It doesn’t always start the same way, but I can be sure it’s going to be a whopper when I start to feel like I am standing on the surface of the sun. Most people, when being cooked, have the luxury of screaming and flailing about. Unfortunately, that is not a wise response when it is happening in a shopping mall or at a PTO meeting. So one must pretend all is well, taking off only as much clothing as is legally permitted for the given situation.
Just when I start to get used to the internal combustion, my mind starts thumbing through the rolodex I keep of every mistake I’ve ever made, searching for just the right one on which to fixate. It can be anything: yelling at my kids in an exorcist voice, an off-hand comment to a friend that might have been taken the wrong way, forgetting to water my boss’s plants when he was on his honeymoon, not returning a phone call… whatever the crime, it is all I can think about.
I didn’t just forget to water those plants. I killed a living thing. A living thing that provides oxygen for every human being on this planet. I have single-handedly accelerated global warming. The world is going to end and it is, without question, all my fault.
Now I am usually a rational human being. When I fixate on something stupid, I can, even in the midst of my anxiety attack, recognize my insanity. I try to remind myself that forgetting to water plants is not actually a criminal offense. But then my thoughts take on a whole new angle. Why did I forget? Am I coming down with Alzheimer’s? How long do I have before I’m institutionalized? Who will look after my kids when I’m gone? Who will change my diapers? Where will they bury me? They’d better cremate me. I won’t be embalmed.
Apparently, these types of attacks are not uncommon among women from 35 to menopaused. If they get to the point that they disrupt a person’s life, there are many medications doctors can prescribe. I tried yoga breathing, because breathing can never be a bad thing (unless you’re under water), and herbal remedies, but the best non-prescription cure I found was calling friends and relatives who are kind enough to talk me down without calling the funny farm. Thank you for that, by the way, people. In the end I did get a prescription, because when you fixate on something that’s truly stressful (like when your son has cancer), the fear is not easily shaken.
The most irritating part of it all is that I was coming to enjoy the one great thing about getting older. I had shed my neurotic tendencies and realized most problems weren’t terminal. I was secure in who I was. And then, the revenge of the endocrine system. Ah well, it was nice while it lasted.
━━━━
** TO DO **
- A) In the essay on anxiety attacks, copy everything from "It doesn’t always" down to "the given situation.", swapping "shopping mall" for "grocery store".
- B) According to the essay on anxiety attacks, what was the best non-prescription cure the writer found?
- C) List the past mistakes the essay on anxiety attacks gives as possible things for the writer's mind to fixate on.
Use only the essay on anxiety attacks when answering.
━━━━
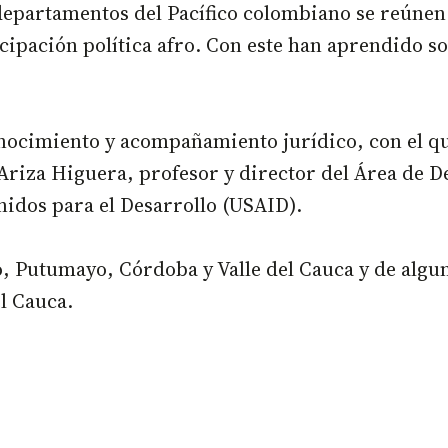
 departamentos del Pacífico colombiano se reúnen
ticipación política afro. Con este han aprendido 
conocimiento y acompañamiento jurídico, con el 
 Ariza Higuera, profesor y director del Área de 
Unidos para el Desarrollo (USAID).
, Putumayo, Córdoba y Valle del Cauca y de algun
el Cauca.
━━━━
** SOLUTION SET **
- A)
It doesn’t always start the same way, but I can be sure it’s going to be a whopper when I start to feel like I am standing on the surface of the sun. Most people, when being cooked, have the luxury of screaming and flailing about. Unfortunately, that is not a wise response when it is happening in a grocery store or at a PTO meeting. So one must pretend all is well, taking off only as much clothing as is legally permitted for the given situation.

- B) Calling friends and relatives who are kind enough to talk the writer down without calling the funny farm.

- C)
- Yelling at my kids in an exorcist voice
- An off-hand comment to a friend that might have been taken the wrong way
- Forgetting to water my boss's plants when he was on his honeymoon
- Not returning a phone call